#### Extracted information:
■ ■ ■

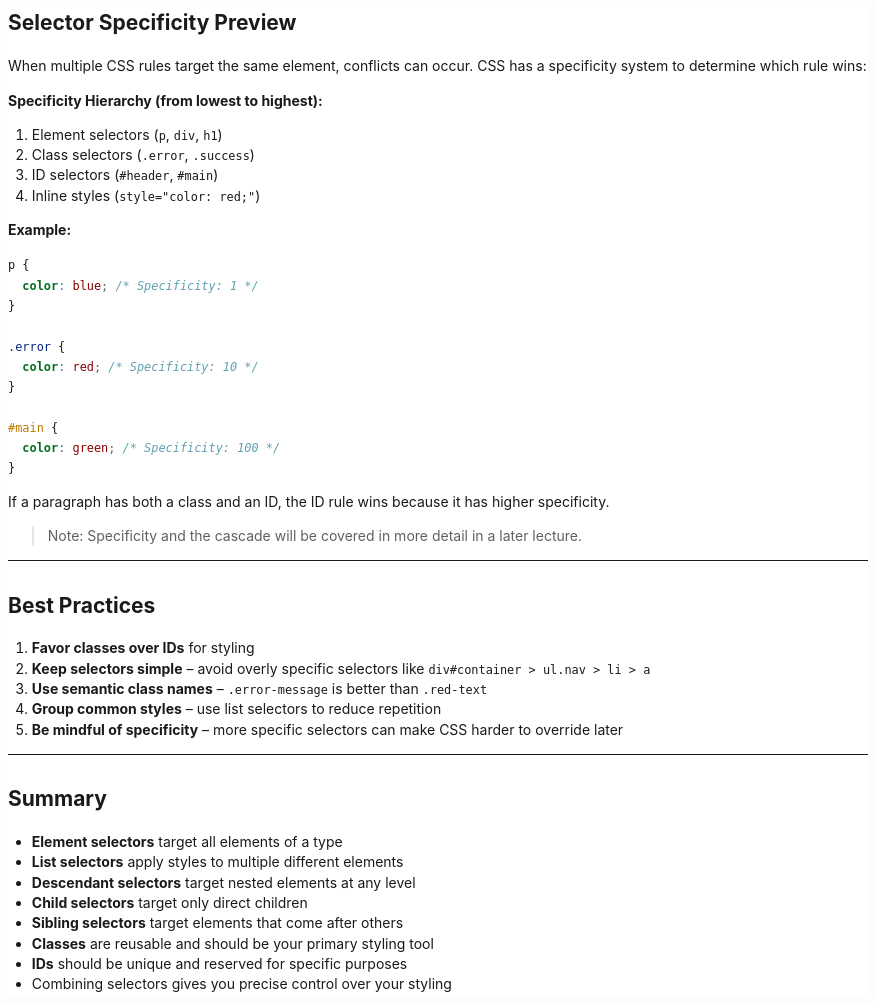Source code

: 
## Selector Specificity Preview

When multiple CSS rules target the same element, conflicts can occur. CSS has a specificity system to determine which rule wins:

**Specificity Hierarchy (from lowest to highest):**

1. Element selectors (`p`, `div`, `h1`)
2. Class selectors (`.error`, `.success`)
3. ID selectors (`#header`, `#main`)
4. Inline styles (`style="color: red;"`)

**Example:**

```css
p {
  color: blue; /* Specificity: 1 */
}

.error {
  color: red; /* Specificity: 10 */
}

#main {
  color: green; /* Specificity: 100 */
}
```

If a paragraph has both a class and an ID, the ID rule wins because it has higher specificity.

> Note: Specificity and the cascade will be covered in more detail in a later lecture.

---

## Best Practices

1. **Favor classes over IDs** for styling
2. **Keep selectors simple** – avoid overly specific selectors like `div#container > ul.nav > li > a`
3. **Use semantic class names** – `.error-message` is better than `.red-text`
4. **Group common styles** – use list selectors to reduce repetition
5. **Be mindful of specificity** – more specific selectors can make CSS harder to override later

---

## Summary

- **Element selectors** target all elements of a type
- **List selectors** apply styles to multiple different elements
- **Descendant selectors** target nested elements at any level
- **Child selectors** target only direct children
- **Sibling selectors** target elements that come after others
- **Classes** are reusable and should be your primary styling tool
- **IDs** should be unique and reserved for specific purposes
- Combining selectors gives you precise control over your styling

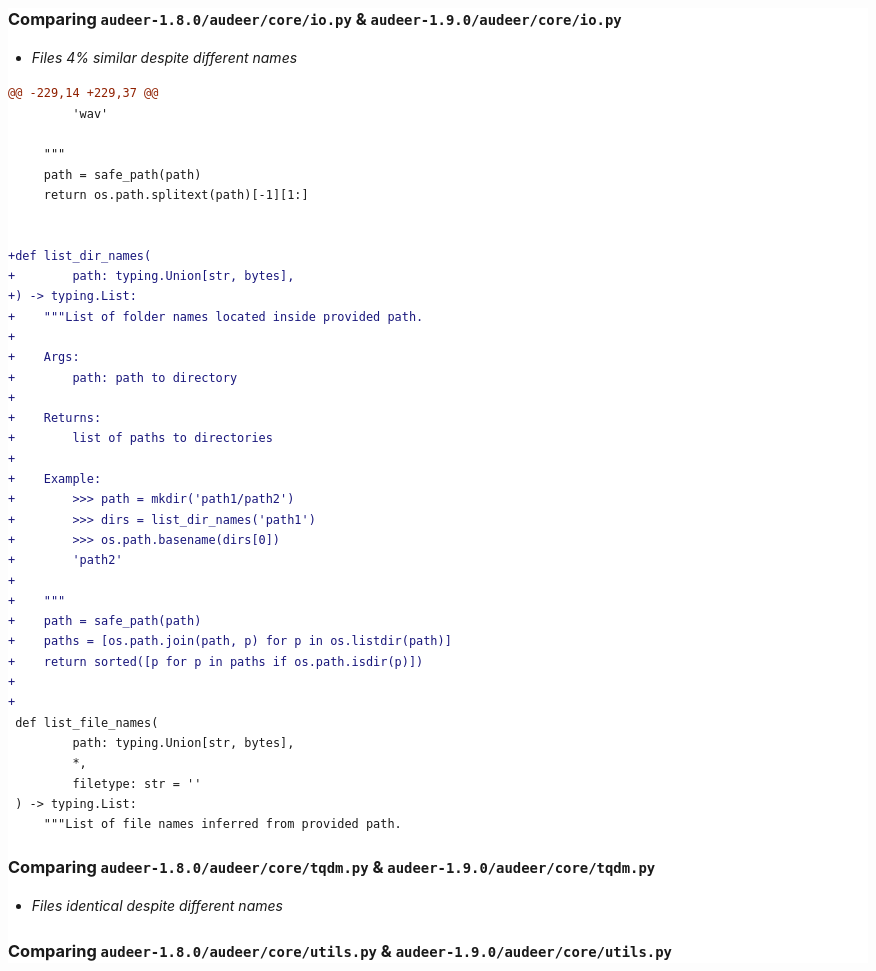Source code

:### Comparing `audeer-1.8.0/audeer/core/io.py` & `audeer-1.9.0/audeer/core/io.py`

 * *Files 4% similar despite different names*

```diff
@@ -229,14 +229,37 @@
         'wav'
 
     """
     path = safe_path(path)
     return os.path.splitext(path)[-1][1:]
 
 
+def list_dir_names(
+        path: typing.Union[str, bytes],
+) -> typing.List:
+    """List of folder names located inside provided path.
+
+    Args:
+        path: path to directory
+
+    Returns:
+        list of paths to directories
+
+    Example:
+        >>> path = mkdir('path1/path2')
+        >>> dirs = list_dir_names('path1')
+        >>> os.path.basename(dirs[0])
+        'path2'
+
+    """
+    path = safe_path(path)
+    paths = [os.path.join(path, p) for p in os.listdir(path)]
+    return sorted([p for p in paths if os.path.isdir(p)])
+
+
 def list_file_names(
         path: typing.Union[str, bytes],
         *,
         filetype: str = ''
 ) -> typing.List:
     """List of file names inferred from provided path.
```

### Comparing `audeer-1.8.0/audeer/core/tqdm.py` & `audeer-1.9.0/audeer/core/tqdm.py`

 * *Files identical despite different names*

### Comparing `audeer-1.8.0/audeer/core/utils.py` & `audeer-1.9.0/audeer/core/utils.py`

■ ■ ■

#### Exercise goal:
Pick out each line above that includes "bytes" and show it.

#### Answer to the problem:
+        path: typing.Union[str, bytes],
         path: typing.Union[str, bytes],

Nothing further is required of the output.